Peep World

I remember hearing about this movie when it came out in 2010, and being utterly delighted by the cast: Michael C. Hall, Rainn Wilson, Sarah Silverman, Ben Schwartz (ahem, Benny Schwaz), Kate Mara, Judy Greer, blah blah blah. And then, for some reason, I never actually saw it. Seeing Michael C. Hall on Broadway as Hedwig made me remember it, though, and stream it on Netflix.

I’m glad I did, even though it wasn’t the world’s greatest movie, because it deserves a little love. Four years later, This Is Where I Leave You came out, and OH MY GOD, it’s basically the same movie. Four siblings gathering against their will because their father makes them. There are many differences, mostly minutae, but the similarities are sort of sickening. (Benny is even in both movies!) I’m inclined to be a little mad at TIWILY for getting all the credit, though the book it was based on was published in 2009. Who knows. Either way, the Venn Diagrams of these two movies overlap so much that they’re basically just one circle, and it makes me wince that so many people I love are involved in carbon copies of the same movie. Then again, I guess this is just a Friends With Benefits/No Strings Attached type of situation. Oy.

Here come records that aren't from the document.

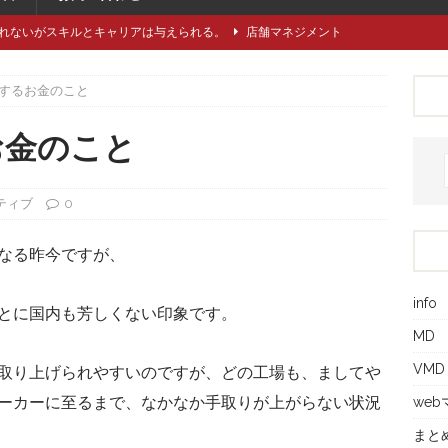
れないがスキルとキャリアは与えられる。
店舗マネジメント
類や仕立てをどれくらい知っていますか？
アパレル製造関連
するお金のこと
に強い引き留め。どうする？
キャリア/転職
事にしたい5つのステップ
キャリア/転職
お金のこと
で独自性と費用削減を同時に成立させるには？
VMD
ティブ
0
なる昨今ですが、
info
とに国内も芳しくない印象です。
MD
VMD
取り上げられやすいのですが、どの工場も、ましてや
ーカーに至るまで、なかなか手取りが上がらない状況
we
まと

Yes, oy. Peep World is also about a Jewish family. While the quality of this movie, production-wise, was much lower, I think it took itself far less seriously and covered much less ground than Peep World, giving it more points in my book. It also didn’t indulge its actors and let them depend heavily on their previously-established comedic talents. Michael C. Hall, playing the sort-of Corey Stoll character, doesn’t often get to be a normal guy with normal problems. Here, he was. He got to sit back and be the boring guy, and even though that wasn’t entirely believable (because he’ll always have a sparkle in his eye), he’s always had a calm about him that makes him truly magnetic onscreen. And watching him slowly boil, only to lash out at his father very eloquently, was worth it. Rainn Wilson, not the youngest but definitely in the Adam Driver role, got the chance to be a slob. A real slob, too, and a fuck-up. One that has nothing in common with his cleaned-up, thoughtful real life personality, or the OCD quality that most of his television characters tend to have. Even cooler, he and MCH kind of looked like they could be real brothers.

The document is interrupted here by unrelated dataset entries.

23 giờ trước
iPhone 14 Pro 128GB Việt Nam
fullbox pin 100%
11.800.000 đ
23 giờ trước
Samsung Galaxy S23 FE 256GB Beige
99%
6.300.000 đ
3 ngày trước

Sarah Silverman, playing the Tina Fey role and thus the lone woman, acted the hell out of this. She deserves much more credit than she ever gets for how truthful she can be on screen. She plays crazy well, yes, but even more than that, she has the ability to say what no one else could, with no one else’s timing, and in no one else’s tone. I can’t wait to see her do more non-comedic stuff, because she’s going to kill it. Benny probably had the most in common with Jason Bateman’s role, in that he was the focal sibling of the bunch. (He and Sarah also look like siblings!) The difference is that Peep World is the name of the book that his character, Nathan, wrote about his whole family, thus revealing all their secrets and causing a lot of resentment. There’s an air of Six Feet Under black comedy in this story, too, and not just because of MCH, but because Brenda and Billy Chenowith grew up with the world knowing about their childhood after their mother published a book about it. The family airs their grievances at one dinner, specifically because of the book, and thus the plot has more focus. In TIWILY, the movie got lost in explaining years of backstory, because the family gathering took place over a week and introduced way too many side characters to keep up with.

Speaking of side characters: Kate Mara played Nathan’s publicist. Taraji P. Henson played Joel’s (Wilson) girlfriend. Greer played Jack’s (Hall) wife. Lewis Black narrated the whole thing, in maybe his most tolerable role to date. I’m getting exhausted just thinking about it. Ensemble casts like this just don’t work out the way you think they will. Even though I think this movie was a little better than TIWILY, both were still overwhelming. And both are discouraging me from ever seeing August: Osage County. Watching another family sort out its problems is not exactly something movie-goers want to do. We all have our own family problems to deal with, after all. Peep World, unfortunately, contains a lot of great parts, but the sum of ’em isn’t so great.